Eric D. Lawrence , Detroit Free Press
Protest against deportation of Chaldean and Iraqi nationals outside federal court during hearing of the case, Wednesday, June 21, 2017 in downtown Detroit. Junfu Han, Detroit Free Press
(Photo: Elaine Cromie, Elaine Cromie , Detroit Free Pre)
Days after a federal judge temporarily blocked the possible deportation of 114 Iraqi immigrants arrested in metro Detroit, attorneys are trying to take the case nationwide.
In a filing in federal court in Detroit today, attorneys representing the immigrants and the American Civil Liberties Union of Michigan say more than 1,400 Iraqi nationals could be deported and face “the very real probability of persecution, torture or death” based on the recent government actions.

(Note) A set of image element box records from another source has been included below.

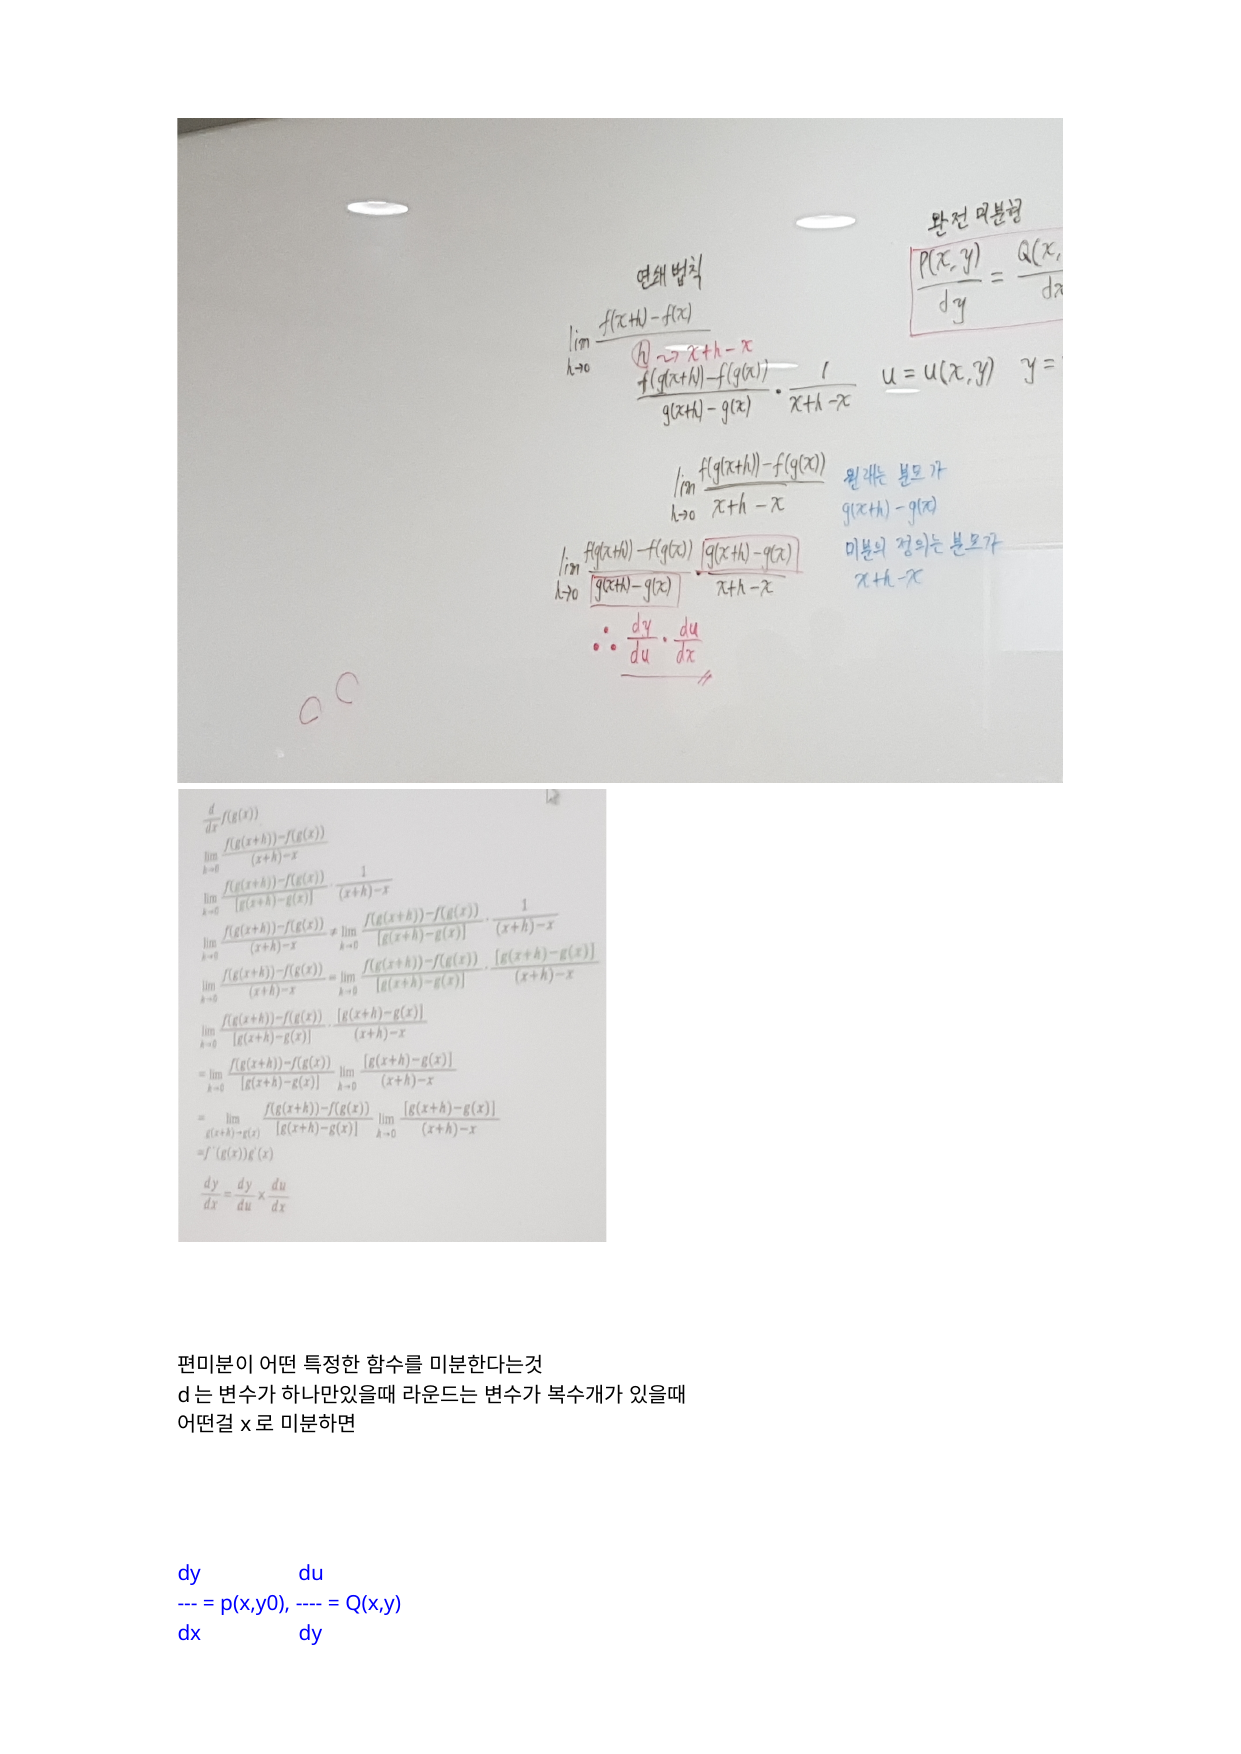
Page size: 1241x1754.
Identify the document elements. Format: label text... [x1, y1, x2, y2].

text 어떤걸 x로 미분하면 [177, 1409, 1063, 1438]
text d는 변수가 하나만있을때 라운드는 변수가 복수개가 있을때 [177, 1380, 1063, 1408]
picture [178, 789, 543, 1242]
text dy du [177, 1558, 1063, 1587]
picture [177, 118, 1063, 783]
text dx dy [177, 1618, 1063, 1646]
text --- = p(x,y0), ---- = Q(x,y) [177, 1588, 1063, 1617]
text 편미분이 어떤 특정한 함수를 미분한다는것 [177, 1350, 1063, 1378]
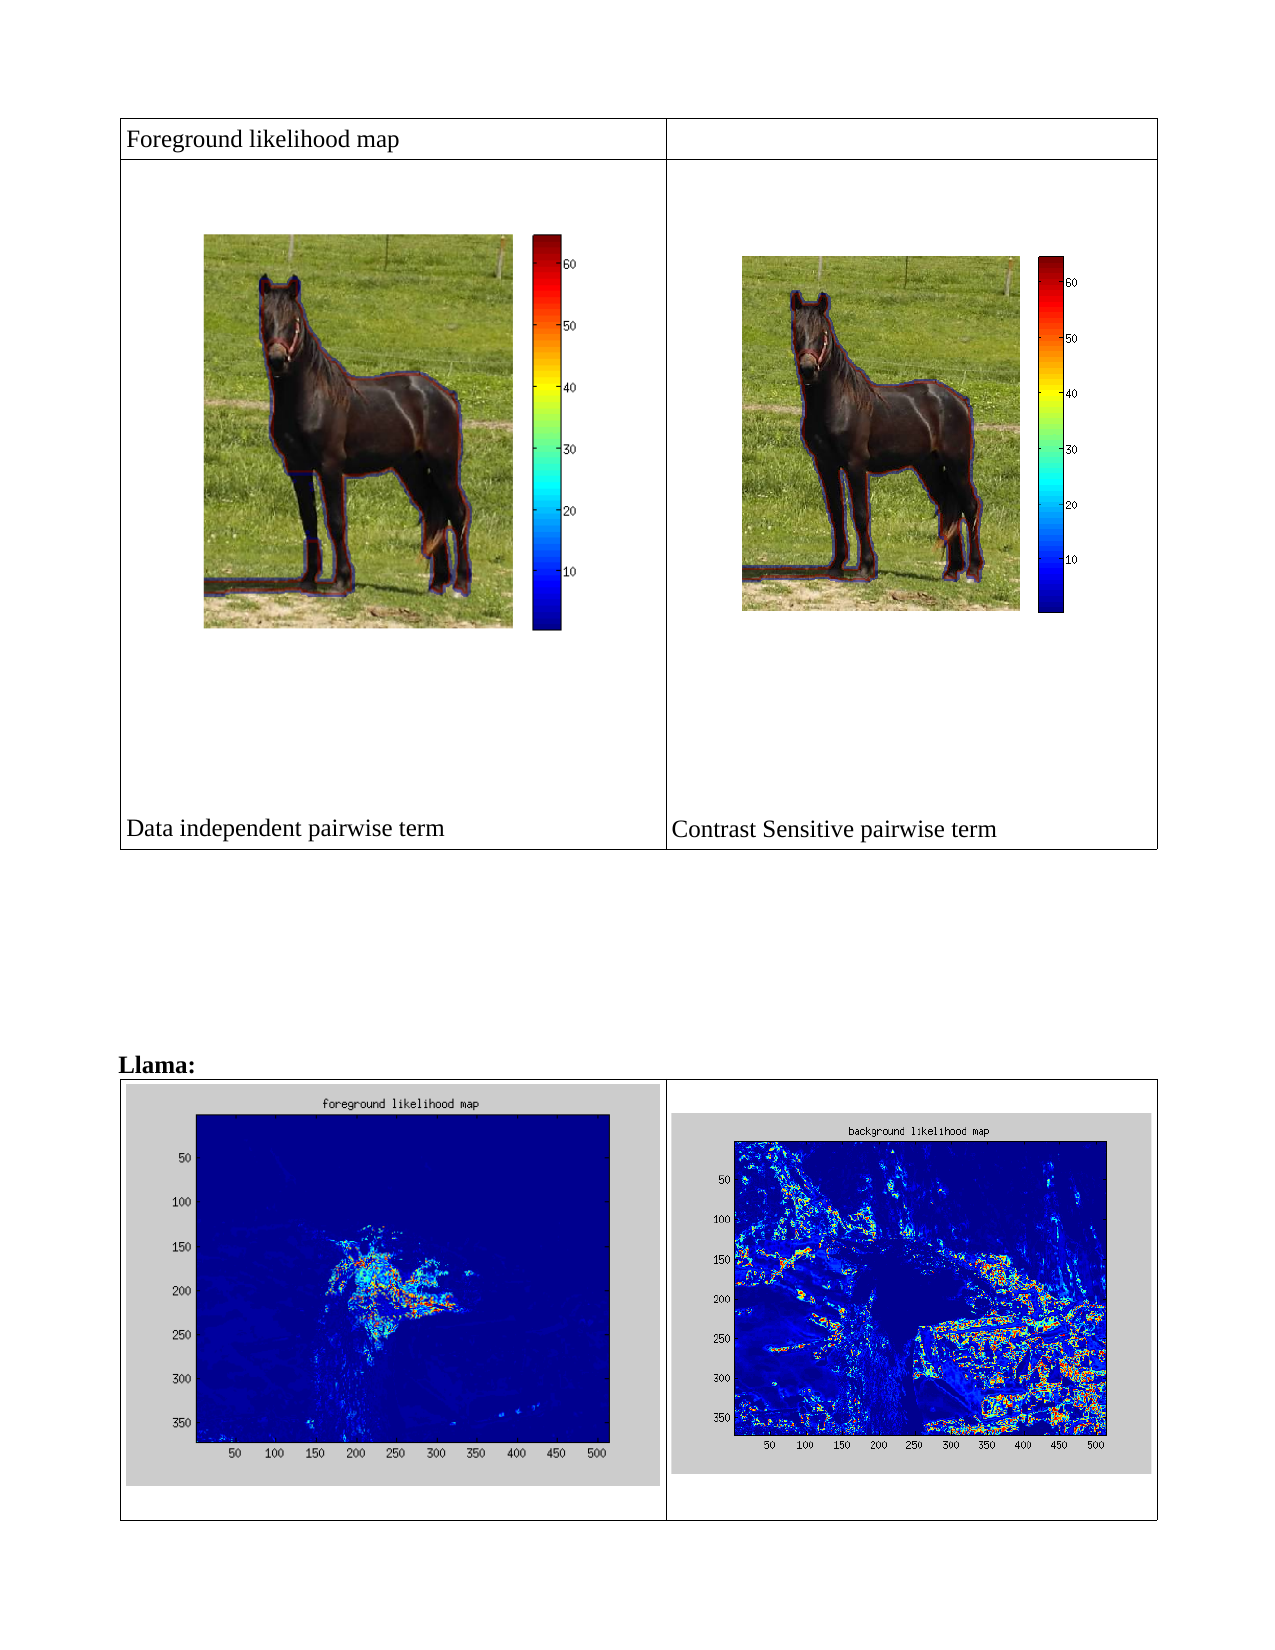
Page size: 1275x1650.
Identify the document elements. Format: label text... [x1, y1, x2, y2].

The filing seeks class-action status for the case.
“These individuals, many of whom have lived in the United States for decades and have U.S. citizen spouses and children, now face deportation as a result of (U.S. Immigration and Customs Enforcement’s) sudden decision to remove them based on removal orders, which may be decades old,” according to an amended complaint filed in federal court in Detroit.
The filing follows an order issued Thursday by U.S. District Judge Mark Goldsmith that allows the 114 Detroit area immigrants, some with criminal records and others who overstayed their visas, to stay in the country for two weeks while he decides if the court has jurisdiction.
The latest filing said that even though most of the Iraqis were ordered to be deported years ago, “the government released them, often under orders of supervision.” Most of those arrested in the Detroit area were Chaldeans, or Iraqi Catholics.
In addition to its metro Detroit roundup on June 11, ICE agents arrested 12 Iraqis in Nashville, Tenn., at about the same time and made similar arrests in New Mexico and San Diego, the filing said, noting that about 200 Iraqis are currently being detained nationwide and eight are believed to have already been deported.
A message seeking comment was left for an ICE spokesman.